BEGIN
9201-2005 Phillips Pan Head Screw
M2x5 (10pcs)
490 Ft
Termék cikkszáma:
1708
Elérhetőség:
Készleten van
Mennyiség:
END
- **Goal of the exercise**:
Output the records again in full. Keep every character as written.

- **Answer area**:
9201-2005 Phillips Pan Head Screw
M2x5 (10pcs)
490 Ft
Termék cikkszáma:
1708
Elérhetőség:
Készleten van
Mennyiség:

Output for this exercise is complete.